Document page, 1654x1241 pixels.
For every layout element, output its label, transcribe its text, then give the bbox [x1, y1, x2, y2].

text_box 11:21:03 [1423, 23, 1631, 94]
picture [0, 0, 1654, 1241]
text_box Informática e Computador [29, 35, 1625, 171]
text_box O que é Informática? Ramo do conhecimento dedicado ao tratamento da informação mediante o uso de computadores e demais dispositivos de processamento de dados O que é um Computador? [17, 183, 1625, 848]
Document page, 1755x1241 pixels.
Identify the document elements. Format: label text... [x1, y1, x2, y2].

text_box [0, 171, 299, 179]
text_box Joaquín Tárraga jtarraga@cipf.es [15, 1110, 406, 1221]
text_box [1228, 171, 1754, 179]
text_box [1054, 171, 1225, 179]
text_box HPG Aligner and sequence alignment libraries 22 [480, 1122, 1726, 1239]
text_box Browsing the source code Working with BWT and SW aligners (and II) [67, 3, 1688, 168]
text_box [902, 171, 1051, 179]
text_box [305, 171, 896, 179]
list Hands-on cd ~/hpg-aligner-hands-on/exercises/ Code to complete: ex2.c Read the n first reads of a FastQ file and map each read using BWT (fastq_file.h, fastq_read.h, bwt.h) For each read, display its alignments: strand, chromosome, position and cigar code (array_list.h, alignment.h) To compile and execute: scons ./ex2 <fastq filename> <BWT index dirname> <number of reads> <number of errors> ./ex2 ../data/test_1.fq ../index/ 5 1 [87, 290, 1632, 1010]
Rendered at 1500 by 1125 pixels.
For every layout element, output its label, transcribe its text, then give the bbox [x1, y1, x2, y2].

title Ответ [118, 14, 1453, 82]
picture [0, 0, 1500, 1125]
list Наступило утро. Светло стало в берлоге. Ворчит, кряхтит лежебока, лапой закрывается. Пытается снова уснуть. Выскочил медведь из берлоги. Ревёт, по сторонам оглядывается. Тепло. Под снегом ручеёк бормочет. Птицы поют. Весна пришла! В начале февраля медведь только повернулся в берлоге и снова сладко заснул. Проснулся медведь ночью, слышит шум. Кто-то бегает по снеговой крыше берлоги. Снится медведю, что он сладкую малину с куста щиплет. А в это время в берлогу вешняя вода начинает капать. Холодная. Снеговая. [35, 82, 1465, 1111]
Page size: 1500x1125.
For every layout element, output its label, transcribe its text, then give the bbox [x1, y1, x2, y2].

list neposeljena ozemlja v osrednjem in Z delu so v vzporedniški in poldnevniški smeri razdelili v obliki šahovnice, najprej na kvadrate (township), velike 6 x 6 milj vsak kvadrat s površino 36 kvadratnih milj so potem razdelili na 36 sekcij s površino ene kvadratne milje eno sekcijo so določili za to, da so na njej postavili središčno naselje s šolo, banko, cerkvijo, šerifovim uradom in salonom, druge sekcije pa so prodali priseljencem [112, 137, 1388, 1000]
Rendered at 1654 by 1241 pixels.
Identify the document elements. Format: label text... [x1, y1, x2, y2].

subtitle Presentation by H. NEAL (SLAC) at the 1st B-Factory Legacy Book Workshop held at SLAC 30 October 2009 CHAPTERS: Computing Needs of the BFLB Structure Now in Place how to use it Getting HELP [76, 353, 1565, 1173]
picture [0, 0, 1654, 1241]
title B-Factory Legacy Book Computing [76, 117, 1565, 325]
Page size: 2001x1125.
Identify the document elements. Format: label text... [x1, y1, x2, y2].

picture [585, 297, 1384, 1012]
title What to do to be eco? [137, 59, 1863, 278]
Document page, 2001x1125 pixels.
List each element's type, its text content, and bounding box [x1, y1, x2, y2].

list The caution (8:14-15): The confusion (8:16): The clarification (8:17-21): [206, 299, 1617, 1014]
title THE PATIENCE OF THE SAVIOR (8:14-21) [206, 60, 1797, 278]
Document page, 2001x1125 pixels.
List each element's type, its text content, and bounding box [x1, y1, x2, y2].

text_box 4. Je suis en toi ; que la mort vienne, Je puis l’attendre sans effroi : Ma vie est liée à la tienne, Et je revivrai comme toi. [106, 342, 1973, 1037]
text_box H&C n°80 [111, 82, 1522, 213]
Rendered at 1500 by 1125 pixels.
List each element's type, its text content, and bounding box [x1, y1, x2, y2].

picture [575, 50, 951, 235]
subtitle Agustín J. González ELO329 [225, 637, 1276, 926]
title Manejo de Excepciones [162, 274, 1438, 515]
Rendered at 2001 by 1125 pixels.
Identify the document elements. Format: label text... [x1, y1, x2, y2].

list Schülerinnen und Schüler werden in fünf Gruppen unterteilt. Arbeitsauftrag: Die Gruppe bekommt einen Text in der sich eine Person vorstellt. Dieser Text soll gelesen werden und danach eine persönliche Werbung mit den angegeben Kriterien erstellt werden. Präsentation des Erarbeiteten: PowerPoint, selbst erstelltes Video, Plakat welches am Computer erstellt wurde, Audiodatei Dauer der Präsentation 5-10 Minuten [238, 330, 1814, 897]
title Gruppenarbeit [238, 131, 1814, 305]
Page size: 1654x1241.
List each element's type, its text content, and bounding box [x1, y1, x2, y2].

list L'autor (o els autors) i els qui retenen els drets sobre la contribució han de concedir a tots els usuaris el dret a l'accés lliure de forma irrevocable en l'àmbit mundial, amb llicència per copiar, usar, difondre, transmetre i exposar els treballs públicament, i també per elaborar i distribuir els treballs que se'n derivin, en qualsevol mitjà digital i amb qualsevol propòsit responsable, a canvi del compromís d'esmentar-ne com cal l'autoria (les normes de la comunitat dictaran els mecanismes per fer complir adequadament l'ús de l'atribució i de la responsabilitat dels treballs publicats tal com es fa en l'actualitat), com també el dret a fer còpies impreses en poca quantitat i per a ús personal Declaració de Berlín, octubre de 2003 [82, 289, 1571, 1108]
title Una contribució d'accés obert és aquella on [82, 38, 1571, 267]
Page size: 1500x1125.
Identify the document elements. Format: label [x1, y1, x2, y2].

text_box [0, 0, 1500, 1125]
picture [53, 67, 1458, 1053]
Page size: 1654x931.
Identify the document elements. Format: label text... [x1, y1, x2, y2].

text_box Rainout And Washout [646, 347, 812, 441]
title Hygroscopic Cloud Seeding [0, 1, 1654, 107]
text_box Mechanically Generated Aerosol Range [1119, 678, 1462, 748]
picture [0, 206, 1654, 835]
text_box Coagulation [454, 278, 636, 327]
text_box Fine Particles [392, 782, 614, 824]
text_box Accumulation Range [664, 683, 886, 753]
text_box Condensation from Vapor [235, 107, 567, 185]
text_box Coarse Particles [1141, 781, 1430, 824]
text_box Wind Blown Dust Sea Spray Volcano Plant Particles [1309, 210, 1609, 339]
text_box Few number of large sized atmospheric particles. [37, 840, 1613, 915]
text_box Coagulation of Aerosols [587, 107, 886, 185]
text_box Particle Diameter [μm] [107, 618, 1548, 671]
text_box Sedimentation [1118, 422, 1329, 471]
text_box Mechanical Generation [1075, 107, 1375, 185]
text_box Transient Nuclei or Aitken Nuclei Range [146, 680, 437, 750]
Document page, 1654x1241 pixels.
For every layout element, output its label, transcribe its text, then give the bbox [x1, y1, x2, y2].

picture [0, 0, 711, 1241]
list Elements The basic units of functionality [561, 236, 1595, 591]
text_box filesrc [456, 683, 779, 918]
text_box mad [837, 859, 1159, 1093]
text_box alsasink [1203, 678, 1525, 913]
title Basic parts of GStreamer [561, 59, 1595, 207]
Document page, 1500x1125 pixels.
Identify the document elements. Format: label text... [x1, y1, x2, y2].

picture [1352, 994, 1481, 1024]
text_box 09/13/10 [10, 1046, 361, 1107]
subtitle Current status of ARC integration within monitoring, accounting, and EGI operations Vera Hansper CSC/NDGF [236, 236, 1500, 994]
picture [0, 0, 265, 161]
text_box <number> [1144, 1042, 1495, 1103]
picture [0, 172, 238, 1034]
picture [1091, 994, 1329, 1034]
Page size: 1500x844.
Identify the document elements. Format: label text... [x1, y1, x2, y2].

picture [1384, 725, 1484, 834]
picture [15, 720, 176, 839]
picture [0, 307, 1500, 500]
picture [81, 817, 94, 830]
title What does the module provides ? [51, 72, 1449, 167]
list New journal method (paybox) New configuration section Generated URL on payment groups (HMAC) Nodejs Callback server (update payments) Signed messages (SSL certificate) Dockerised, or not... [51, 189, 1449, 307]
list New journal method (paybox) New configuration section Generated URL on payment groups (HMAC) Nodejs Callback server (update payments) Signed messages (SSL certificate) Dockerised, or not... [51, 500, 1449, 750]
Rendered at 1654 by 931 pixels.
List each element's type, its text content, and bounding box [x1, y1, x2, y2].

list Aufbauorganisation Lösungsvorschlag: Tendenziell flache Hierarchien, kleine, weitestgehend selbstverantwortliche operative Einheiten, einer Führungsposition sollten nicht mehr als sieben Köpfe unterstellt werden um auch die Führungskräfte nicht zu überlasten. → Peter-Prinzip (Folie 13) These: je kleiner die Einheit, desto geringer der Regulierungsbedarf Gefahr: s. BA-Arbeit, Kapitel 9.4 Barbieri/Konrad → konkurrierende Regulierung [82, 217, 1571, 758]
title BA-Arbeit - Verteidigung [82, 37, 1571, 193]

══════

Set task: Express the lines from the beginning of the entries through the line containing "text_box Informática e", inclusive, as a JSON list of strings with one string per line, omitting any blank lines.

The completed task:
[
  "Document page, 1654x1241 pixels.",
  "For every layout element, output its label, transcribe its text, then give the bbox [x1, y1, x2, y2].",
  "text_box 11:21:03 [1423, 23, 1631, 94]",
  "picture [0, 0, 1654, 1241]",
  "text_box Informática e Computador [29, 35, 1625, 171]"
]